Op een permacultuurproject dat ik vorig jaar bezocht, was om die reden een lange vijver / wadi gegraven. Die werd in droge tijden volgepompt vanuit een grondwaterbron. Het zand en ijzer uit het grondwater sloeg neer in de vijver terwijl het richting de moestuin stroomde. En aan de andere kant werd het enigszins ‘gezuiverde’ water opnieuw opgepompt voor de gewassen.

Dat leek mij ook een mooie oplossing. Een vijver die in natte periode kan dienen om het hemelwater van het dak op te vangen en in droge tijden om het zand uit de grondwaterpomp te laten bezinken. Om het ijzer te laten neerslaan heb je wel behoorlijk wat oxidatie-oppervlak nodig. Maar dat kan je in een kleine vijver oplossen door het grondwater, wanneer je het in de vijver pompt, over een bed met schelpen te laten lopen.

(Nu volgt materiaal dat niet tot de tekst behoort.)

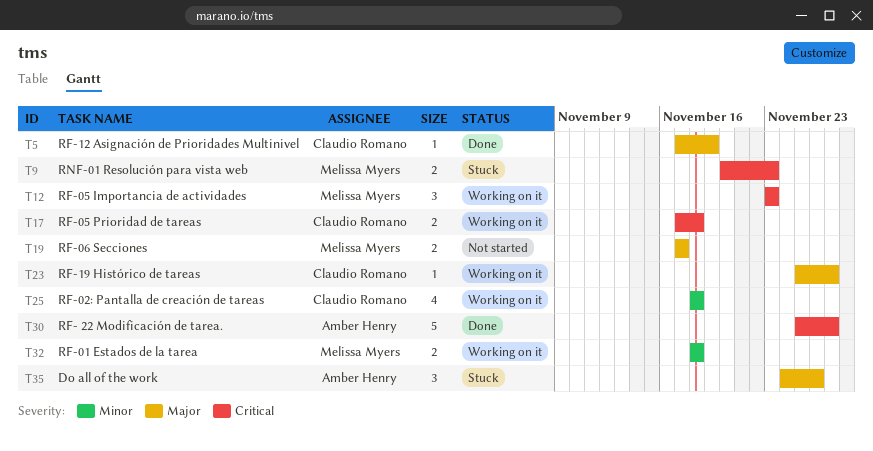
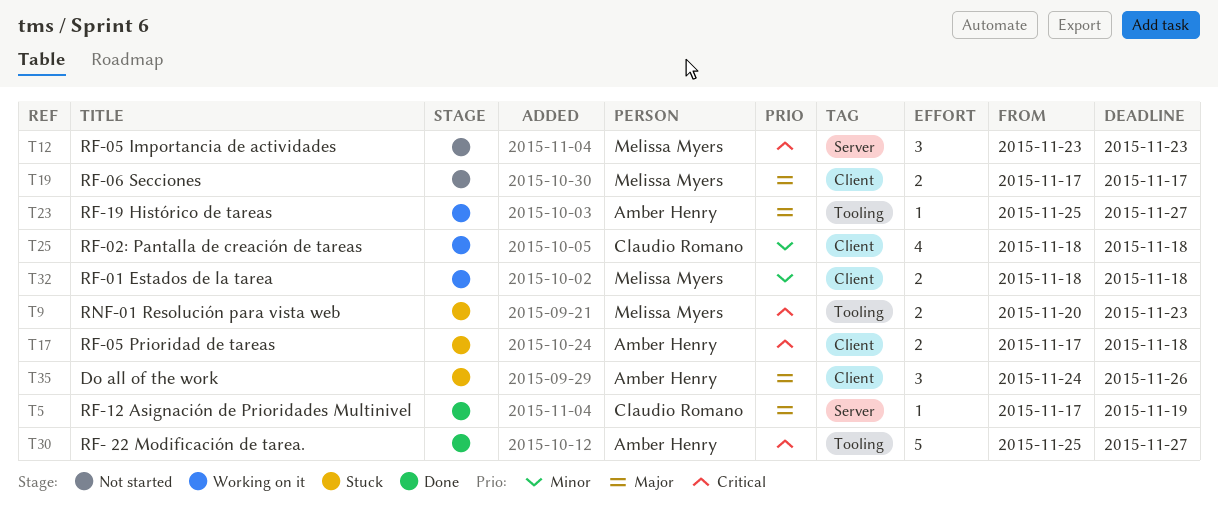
T12, status: Working on it -> Not started
T17, status: Working on it -> Stuck
T17, owner: Claudio Romano -> Amber Henry
T23, owner: Claudio Romano -> Amber Henry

Bovendien heeft water de prettige eigenschap dat het waterpas ligt. En omdat de moestuin veel lager ligt dan het huis betekent dat, dat een vijver op het lage deel van het erf die doorloopt in de moestuin, dáár een verhoogd bassin zou zijn. Ideaal om even een gieter doorheen te halen zonder te bukken. Vooral met een brede rand waar je even op kunt gaan zitten om te genieten van de aanblik van de moestuin.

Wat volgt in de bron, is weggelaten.